:: Work to complete ::
When a line below holds the string "were", show that line.

:: Given records ::
--------------------------------------------------
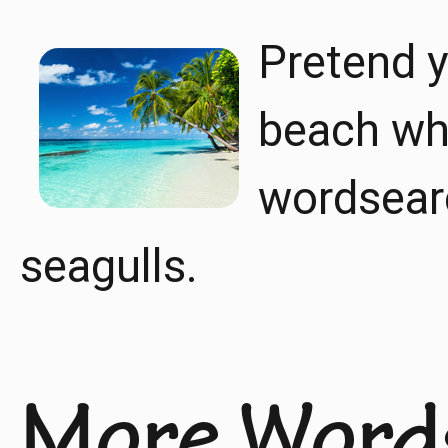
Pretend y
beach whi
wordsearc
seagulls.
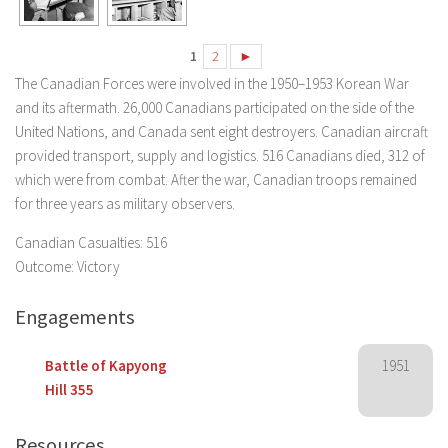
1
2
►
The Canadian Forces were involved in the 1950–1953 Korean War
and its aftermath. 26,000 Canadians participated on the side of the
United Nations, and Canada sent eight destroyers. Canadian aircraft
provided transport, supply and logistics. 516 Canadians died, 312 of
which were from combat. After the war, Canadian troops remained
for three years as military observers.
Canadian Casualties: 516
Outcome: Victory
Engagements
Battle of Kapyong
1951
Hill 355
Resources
--------------------------------------------------
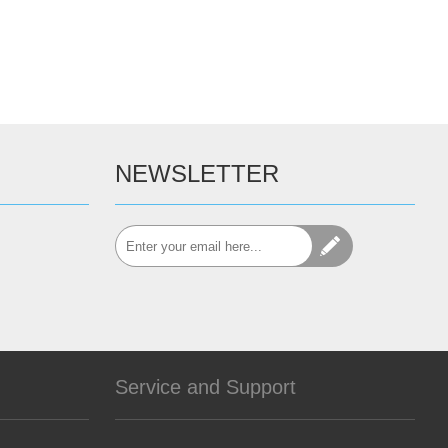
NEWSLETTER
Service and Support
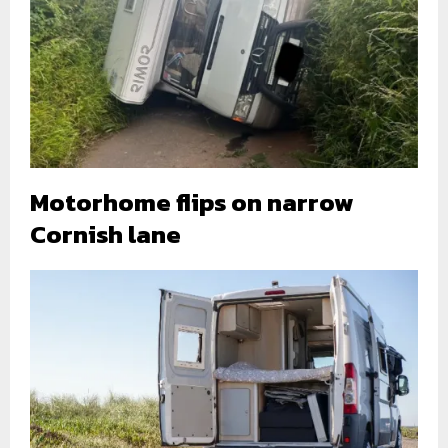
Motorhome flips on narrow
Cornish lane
--------------------------------------------------
:: Response to the task ::
The Canadian Forces were involved in the 1950–1953 Korean War
which were from combat. After the war, Canadian troops remained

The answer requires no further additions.